To see wildlife conservation in action, the conference delegates visited Devils@Cradle sanctuary located near the Cradle Mountain Visitor Centre. Part of the Tasmanian government’s Save the Devil program, the sanctuary houses 60 Tasmanian devils as well as a number of Spotted and Eastern quolls.
“The balance between conservation and tourism is a challenge we face every day,” said the sanctuary CEO and the former park ranger, Wade Anthony.
While providing educational experiences for over 28,000 visitors a year, the sanctuary is also involved in programs to release captive-bred animals into the wild. All Tasmanian devils at the sanctuary are part of the insurance population, and the animals earmarked for future releases are housed in off-display enclosures to minimize contact with humans.
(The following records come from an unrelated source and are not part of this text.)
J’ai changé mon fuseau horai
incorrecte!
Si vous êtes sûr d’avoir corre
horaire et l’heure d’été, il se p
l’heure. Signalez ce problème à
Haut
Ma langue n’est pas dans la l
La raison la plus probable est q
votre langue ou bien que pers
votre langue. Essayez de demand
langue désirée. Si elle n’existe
The biggest threat that the released Devils face in the wild is being hit by cars, and with the growing visitor numbers, the issue of wildlife deaths on the roads is becoming even more pressing.
Looking for possible solutions, Ronda Green, the Chair of Wildlife Tourism Australia, suggested that a percentage of the growing tourism revenue could be used to fund the construction of wildlife overpasses and protective fencing in wildlife hotspots to deter animals from approaching the roads.
And with appropriate visitor education, the pressure on the ecosystems can also be reduced. After all, a group of 5 disrespectful visitors can be more harmful than a well-behaved group of 30.